Question: How to extend variable length intervals to the same final length?
1
2.5 years ago by
Ian5.5k
University of Manchester, UK
Ian5.5k wrote:

I have a large set of footprint intervals that range from 11 to 25bp For the purpose of motif discovery I would like to extend all intervals to, for example, 50bp. Intervals should be extended equally from both sides. I would usually use 'bedtools slop' for fixed length intervals, but this would not appear to work with variable length.

It would be great if anyone could advise me how to use bedtools, or something else. I have a nagging feeling I am missing something obvious, so apologies in advance!

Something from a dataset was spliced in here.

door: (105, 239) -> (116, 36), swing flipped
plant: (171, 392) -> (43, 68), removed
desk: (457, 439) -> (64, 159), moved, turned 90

modified 2.5 years ago by Alex Reynolds28k • written 2.5 years ago by Ian5.5k
2
2.5 years ago by
Alex Reynolds28k
Seattle, WA USA
Alex Reynolds28k wrote:

Here's a way that I think should extend both ends of BED elements to the desired target length:

``````\$ TARGET_LENGTH=50
\$ awk -vF=\${TARGET_LENGTH} 'BEGIN{ OFS="\t"; }{ len=\$3-\$2; diff=F-len; flank=int(diff/2); upflank=downflank=flank; if (diff%2==1) { downflank++; }; print \$1, \$2-upflank, \$3+downflank; }' in.bed | sort-bed - > out.bed
``````

Non-even length elements or a non-even target length will require flank lengths that are unequal. Sounds like this is not a problem.

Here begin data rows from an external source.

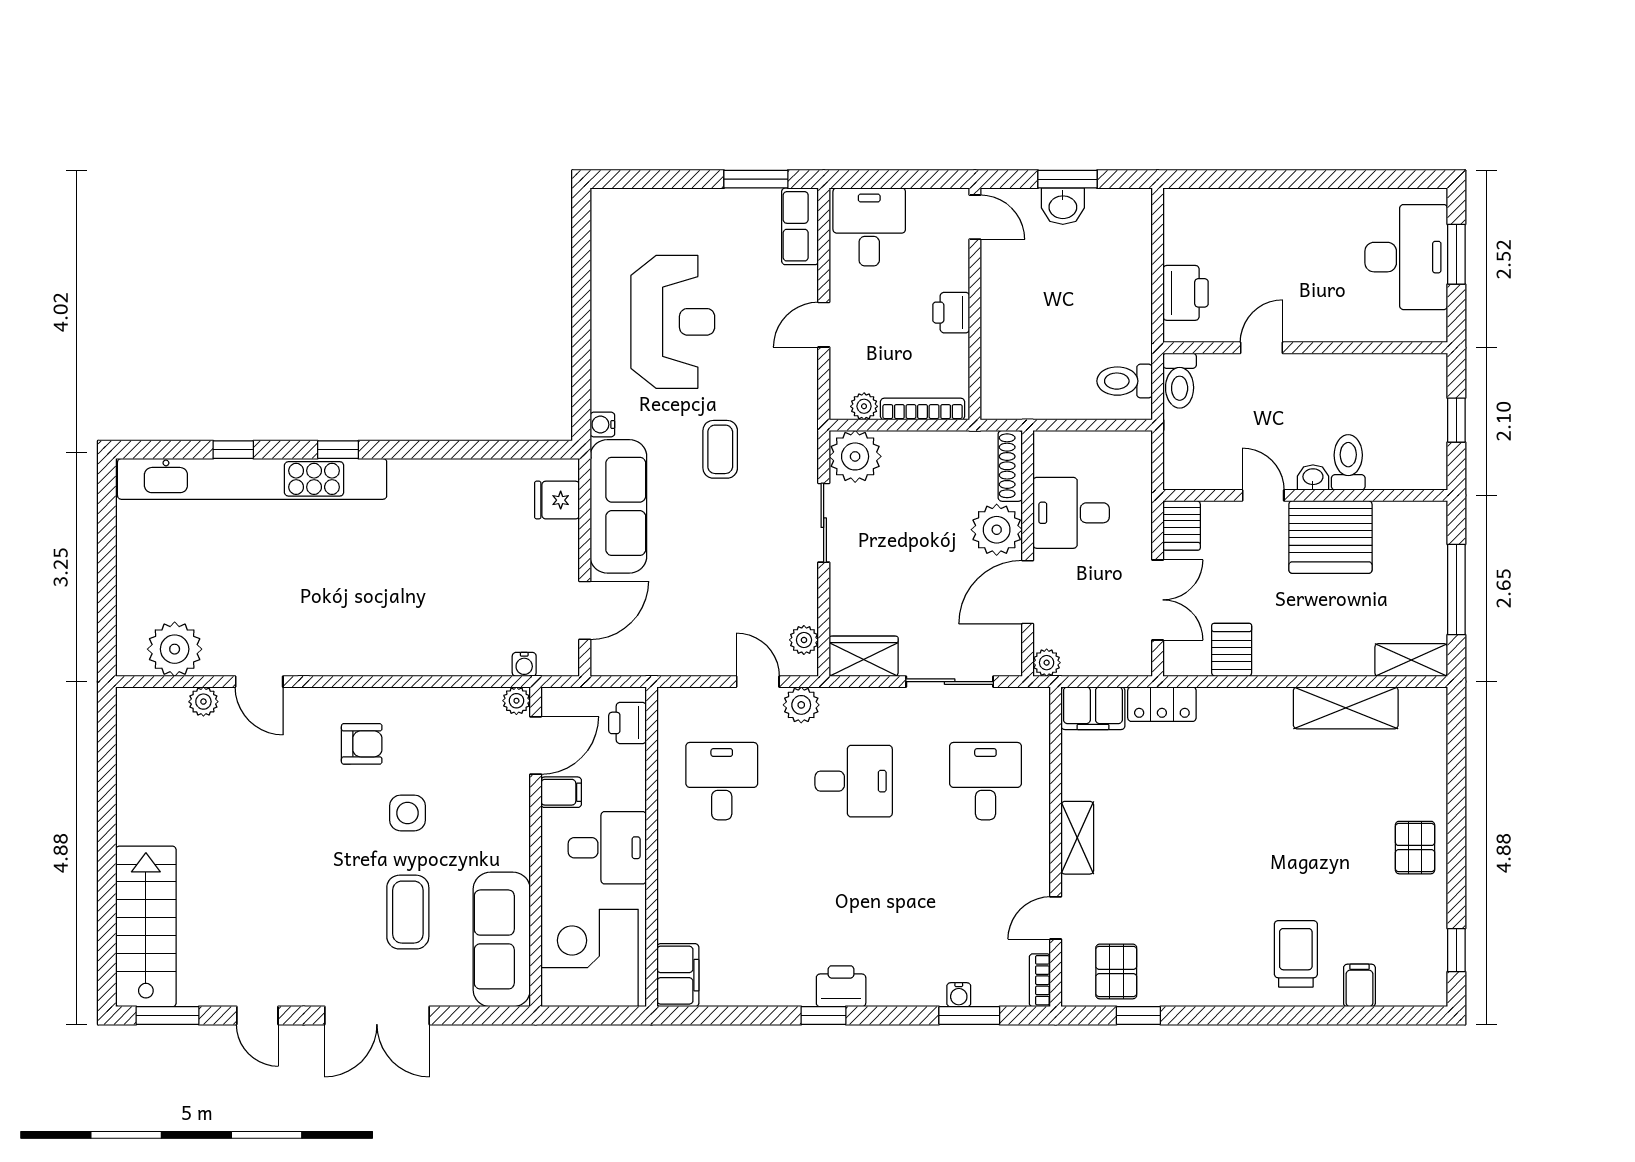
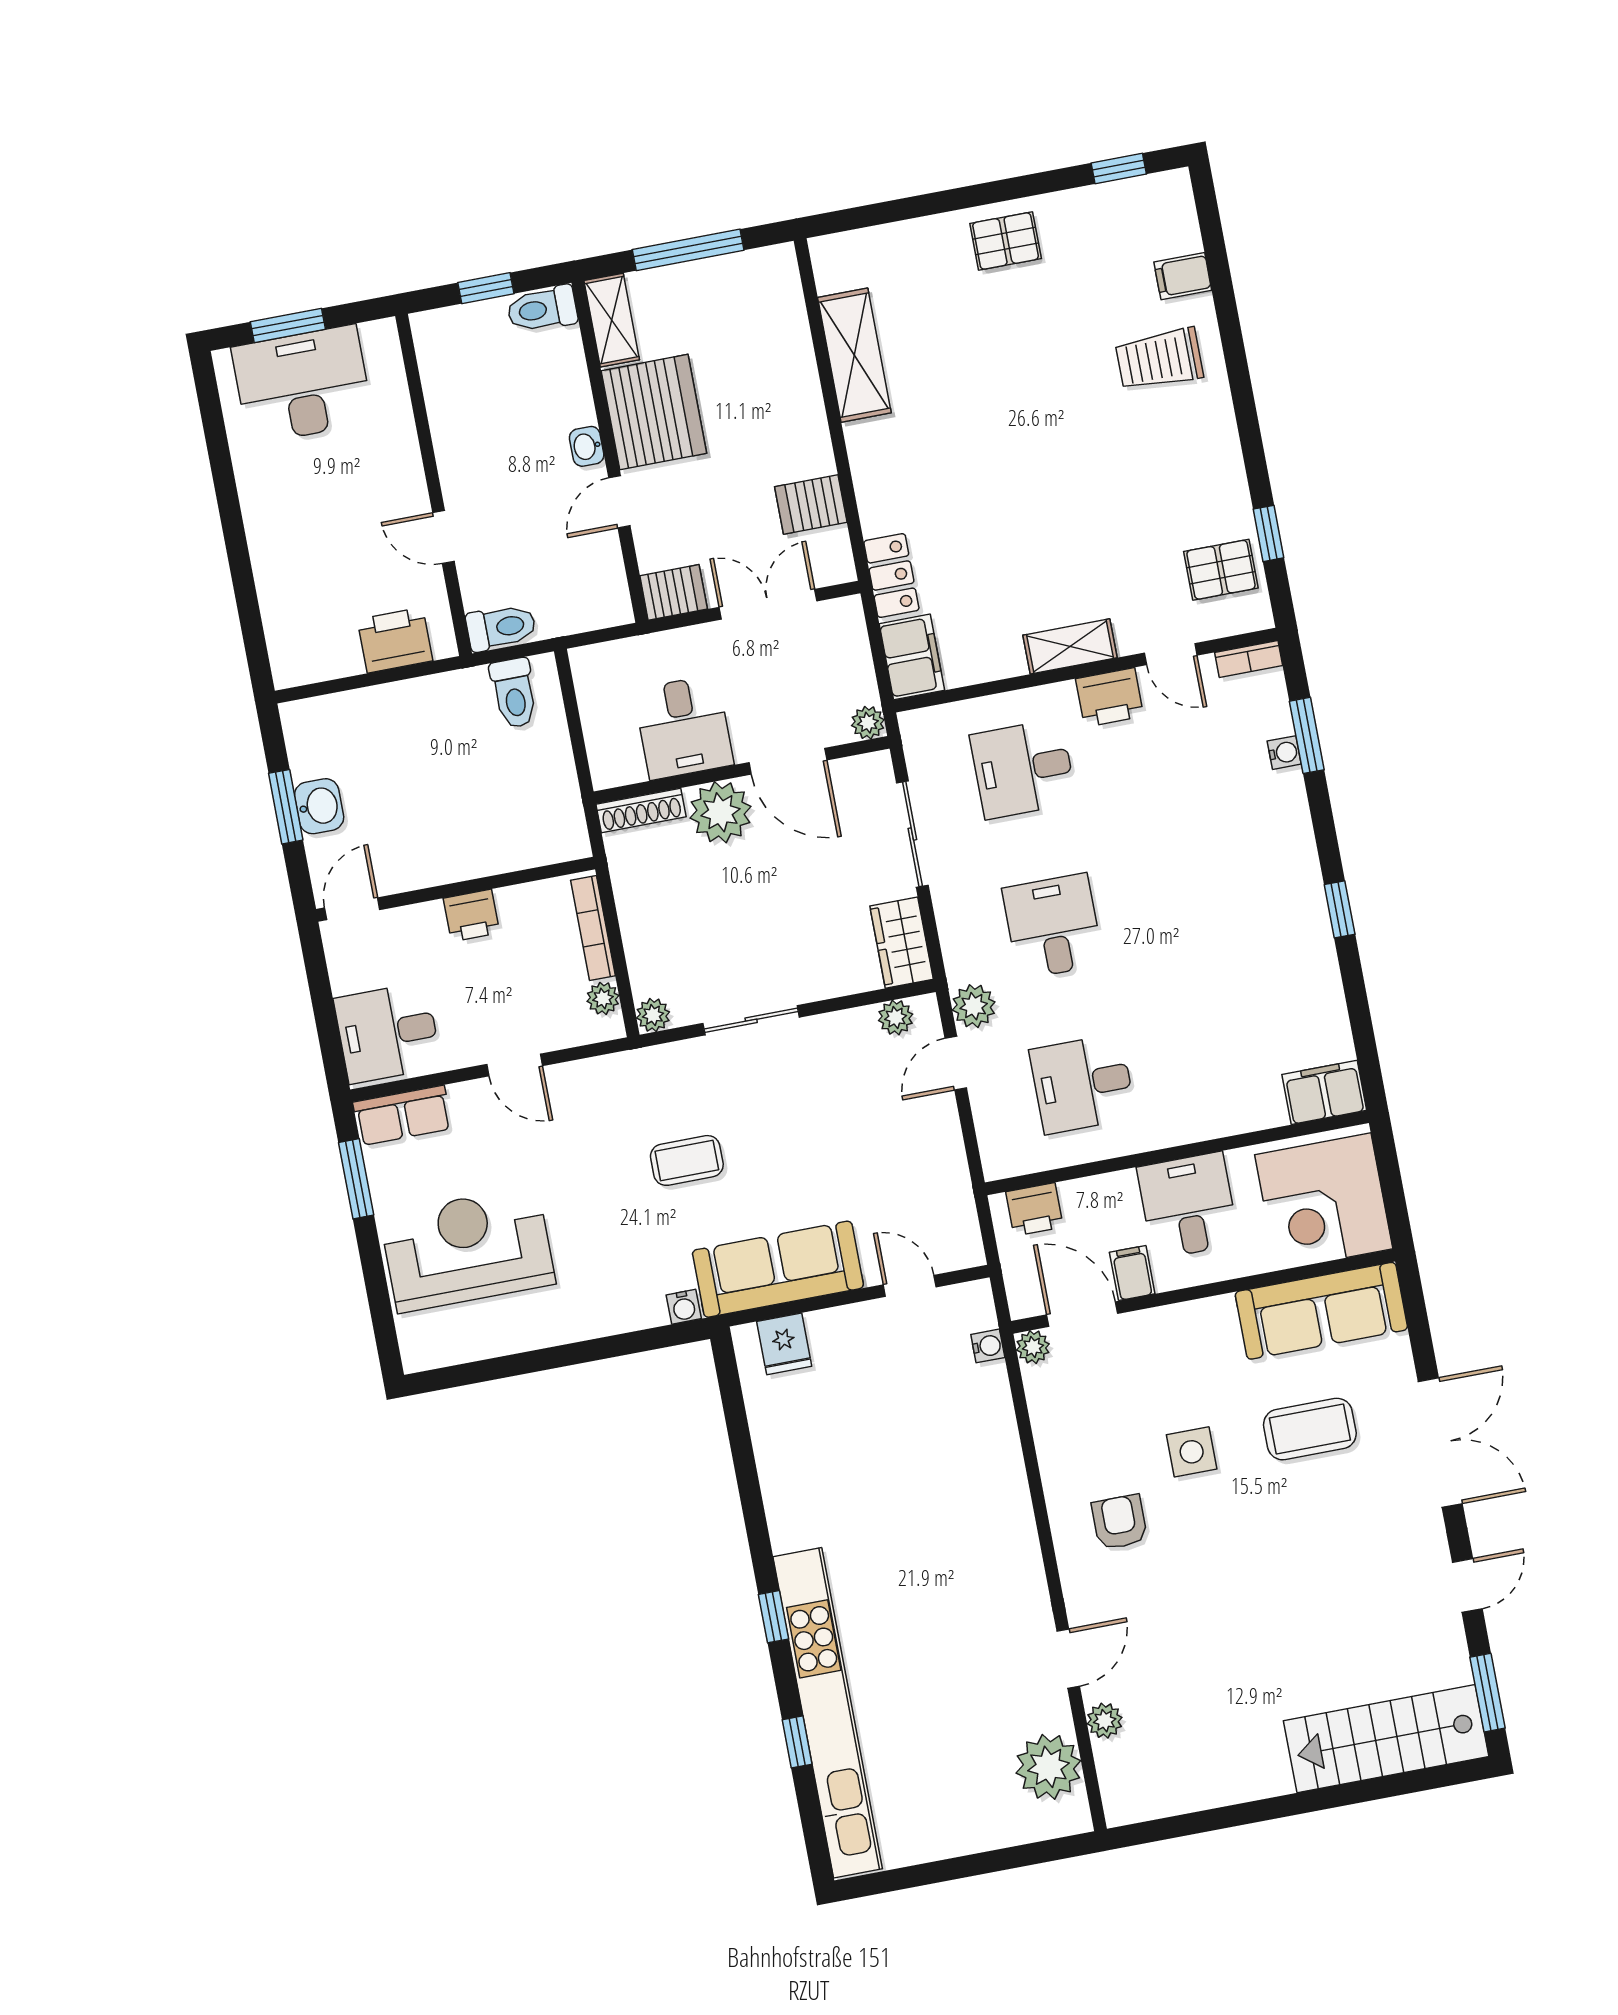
reception desk: (673, 322) -> (468, 1249), moved
plant: (855, 456) -> (653, 1015), width x0.53, depth x0.53
toilet: (1348, 462) -> (542, 309), moved
door: (585, 610) -> (910, 1286), width x0.73
shelving: (1411, 660) -> (612, 320), moved
printer: (841, 986) -> (1110, 697), moved, turned -90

You might adjust the logic to randomly pick which of `upflank` or `downflank` to decrement or increment in this case, so that you don't impart a bias from this adjustment (esp. if original elements are stranded, like footprints that will ultimately be mapped to TF binding sites or other stranded elements), e.g.:

``````\$ TARGET_LENGTH=50
\$ awk -vF=\${TARGET_LENGTH} 'BEGIN{ OFS="\t"; }{ len=\$3-\$2; diff=F-len; flank=int(diff/2); upflank=downflank=flank; if (diff%2==1) { if (rand() >= 0.5) { downflank++; } else { upflank--; } }; print \$1, \$2-upflank, \$3+downflank; }' in.bed | sort-bed - > out.bed
``````

Thank you for your answer! I was going to ask how it handles odd lengths. It is OK if one side has an extra base, as long as the final length is the same.

Thanks for the addition. After discussing this with a colleague this morning it was pointed out that finding the mid-point of each region and then extending out works equally well. I knew I had missed something!